### JOBS
**a.** Please transcribe the Irizawa article from "By middle age, Irizawa" up to and including "daughter Rayna Nishidera.".
**b.** Answer these from the Irizawa article:
(i) In what year did Irizawa join the board of the Japanese Canadian Cultural Centre?
(ii) Where was he detained as a young boy?
(iii) Which design firm hired him in the 1960s?

### DOCUMENT SECTION
•••••
By middle age, Irizawa already had a successful career bringing life to some of Canada’s most prominent brands with his artwork. And yet none of that work resonated quite like playing second banana on the hit 1980s show, a role he landed by happenstance.

Irizawa, who died last fall at age 86, wasn’t a man who sought attention despite being notable to a generation of viewers. His family said that’s one reason why his passing at a Toronto long-term care facility on Sept. 29, 2022 was kept mostly among those closest to him. A memorial was held last December.

“Dad was a very private person in many respects, although anyone who really knew him wouldn’t say that,” said his daughter Rayna Nishidera.

“He was so outgoing, a joy to be around.”

Born on Vancouver Island in 1935, Irizawa came of age during a period of great tumult. As a young boy, he was forcibly detained with other Japanese Canadians at the Tashme Incarceration Camp in British Columbia, after the attack on Pearl Harbor during the Second World War.

When the war ended, Irizawa moved to Toronto and later attended the Ontario College of Art — now known as OCAD University. Hired in the 1960s by influential design firm Stewart & Morrison Ltd., he drafted logos for consumer items, including candy bars and body care products.

Working under branding artisan Hans Kleefeld, whose Bank of Montreal logo is one of the country’s best-known, Irizawa handled the typography for various BMO items, such as cheques and withdrawal slips.

Irizawa remained deeply connected to his heritage, joining the board of the Japanese Canadian Cultural Centre in 1974. He designed the organization’s 1977 centennial logo commemorating the arrival of the first documented immigrant from Japan.

By the mid-1980s, Irizawa’s career was headed in the unlikeliest of directions thanks to an agent friend in the entertainment industry. They heard that U.S. comedian Bob Einstein was on the search for a Japanese man to cast in “Super Dave,” which was filmed partly in Ontario, and encouraged Irizawa to try out.

The series revolved around Super Dave Osborne, an Evel Knievel-esque stuntman first played by Einstein on 1970s variety shows, and later on “Bizarre,” a sketch comedy co-produced by CTV and U.S. cable channel Showtime.
•••••
### DATA LISTING
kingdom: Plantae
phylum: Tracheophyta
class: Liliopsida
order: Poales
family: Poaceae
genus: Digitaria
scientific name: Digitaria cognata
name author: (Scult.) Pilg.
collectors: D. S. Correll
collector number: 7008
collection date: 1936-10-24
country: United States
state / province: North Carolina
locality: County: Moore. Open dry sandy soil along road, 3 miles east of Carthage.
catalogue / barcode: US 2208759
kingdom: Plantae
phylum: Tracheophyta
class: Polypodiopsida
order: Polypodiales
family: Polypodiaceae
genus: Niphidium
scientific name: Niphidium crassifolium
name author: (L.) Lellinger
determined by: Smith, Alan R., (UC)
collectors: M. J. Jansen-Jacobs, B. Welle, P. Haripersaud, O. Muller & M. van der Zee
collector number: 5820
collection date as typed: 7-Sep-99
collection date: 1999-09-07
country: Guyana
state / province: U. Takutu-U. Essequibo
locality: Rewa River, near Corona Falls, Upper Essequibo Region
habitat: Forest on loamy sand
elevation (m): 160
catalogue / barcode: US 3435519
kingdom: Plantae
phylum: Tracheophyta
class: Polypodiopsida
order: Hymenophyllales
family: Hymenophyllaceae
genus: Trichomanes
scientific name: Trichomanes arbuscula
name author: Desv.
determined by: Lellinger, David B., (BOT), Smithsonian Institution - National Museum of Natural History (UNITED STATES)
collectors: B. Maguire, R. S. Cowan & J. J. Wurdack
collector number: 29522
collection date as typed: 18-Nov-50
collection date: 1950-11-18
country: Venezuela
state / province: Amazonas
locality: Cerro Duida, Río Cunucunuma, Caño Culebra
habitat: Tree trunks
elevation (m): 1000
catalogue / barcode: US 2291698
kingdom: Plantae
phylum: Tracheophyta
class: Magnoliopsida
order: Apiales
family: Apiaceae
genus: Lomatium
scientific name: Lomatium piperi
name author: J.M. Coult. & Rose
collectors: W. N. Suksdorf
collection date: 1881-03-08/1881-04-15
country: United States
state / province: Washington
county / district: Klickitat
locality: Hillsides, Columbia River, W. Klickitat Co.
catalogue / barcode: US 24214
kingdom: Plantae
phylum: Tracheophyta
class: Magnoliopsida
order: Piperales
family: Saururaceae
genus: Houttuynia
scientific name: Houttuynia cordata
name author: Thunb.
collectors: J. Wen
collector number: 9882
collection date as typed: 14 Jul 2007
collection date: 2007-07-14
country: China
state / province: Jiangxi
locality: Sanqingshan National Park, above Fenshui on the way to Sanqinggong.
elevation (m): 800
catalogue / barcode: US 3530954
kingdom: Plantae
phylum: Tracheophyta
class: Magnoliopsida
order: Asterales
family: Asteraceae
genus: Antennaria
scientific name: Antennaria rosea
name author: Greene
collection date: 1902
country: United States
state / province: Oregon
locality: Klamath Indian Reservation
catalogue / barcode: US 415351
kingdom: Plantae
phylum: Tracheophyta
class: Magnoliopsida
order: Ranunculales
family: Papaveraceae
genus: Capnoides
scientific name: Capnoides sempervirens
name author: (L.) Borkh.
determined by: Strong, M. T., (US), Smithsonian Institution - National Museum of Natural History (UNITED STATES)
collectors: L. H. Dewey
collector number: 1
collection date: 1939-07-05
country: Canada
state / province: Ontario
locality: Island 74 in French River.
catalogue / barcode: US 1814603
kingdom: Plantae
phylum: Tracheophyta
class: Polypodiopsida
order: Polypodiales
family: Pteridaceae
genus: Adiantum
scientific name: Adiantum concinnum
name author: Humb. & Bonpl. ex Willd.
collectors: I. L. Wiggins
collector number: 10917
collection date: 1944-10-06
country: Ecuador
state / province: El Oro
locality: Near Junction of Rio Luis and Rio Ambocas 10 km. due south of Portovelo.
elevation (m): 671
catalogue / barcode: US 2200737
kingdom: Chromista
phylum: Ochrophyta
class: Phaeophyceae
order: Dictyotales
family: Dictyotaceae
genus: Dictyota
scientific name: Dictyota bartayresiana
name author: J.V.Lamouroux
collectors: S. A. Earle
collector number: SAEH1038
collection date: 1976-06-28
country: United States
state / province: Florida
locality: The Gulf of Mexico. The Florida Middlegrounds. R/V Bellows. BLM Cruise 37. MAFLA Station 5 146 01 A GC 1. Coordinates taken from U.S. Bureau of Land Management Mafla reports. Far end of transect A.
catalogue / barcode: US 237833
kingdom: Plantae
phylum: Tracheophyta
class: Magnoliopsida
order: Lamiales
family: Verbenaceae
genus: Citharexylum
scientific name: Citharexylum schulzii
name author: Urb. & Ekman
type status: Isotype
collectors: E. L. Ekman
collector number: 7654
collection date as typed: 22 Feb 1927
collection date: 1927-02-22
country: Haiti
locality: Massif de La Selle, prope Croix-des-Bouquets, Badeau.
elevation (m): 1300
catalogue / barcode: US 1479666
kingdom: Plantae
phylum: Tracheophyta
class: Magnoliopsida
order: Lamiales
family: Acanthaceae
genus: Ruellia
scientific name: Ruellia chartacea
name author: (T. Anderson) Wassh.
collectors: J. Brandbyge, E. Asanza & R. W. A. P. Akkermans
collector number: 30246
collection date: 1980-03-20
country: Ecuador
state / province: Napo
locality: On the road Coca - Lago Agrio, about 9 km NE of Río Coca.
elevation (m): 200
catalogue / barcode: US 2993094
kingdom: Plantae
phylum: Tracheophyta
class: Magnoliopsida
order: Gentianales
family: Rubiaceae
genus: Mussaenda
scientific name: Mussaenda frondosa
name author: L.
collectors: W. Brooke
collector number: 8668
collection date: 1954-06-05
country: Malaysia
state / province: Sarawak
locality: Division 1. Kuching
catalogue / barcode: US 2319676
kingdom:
•••••
### TASK ANSWERS
**a.**
By middle age, Irizawa already had a successful career bringing life to some of Canada’s most prominent brands with his artwork. And yet none of that work resonated quite like playing second banana on the hit 1980s show, a role he landed by happenstance.

Irizawa, who died last fall at age 86, wasn’t a man who sought attention despite being notable to a generation of viewers. His family said that’s one reason why his passing at a Toronto long-term care facility on Sept. 29, 2022 was kept mostly among those closest to him. A memorial was held last December.

“Dad was a very private person in many respects, although anyone who really knew him wouldn’t say that,” said his daughter Rayna Nishidera.

**b.**
(i) 1974
(ii) At the Tashme Incarceration Camp in British Columbia
(iii) Stewart & Morrison Ltd.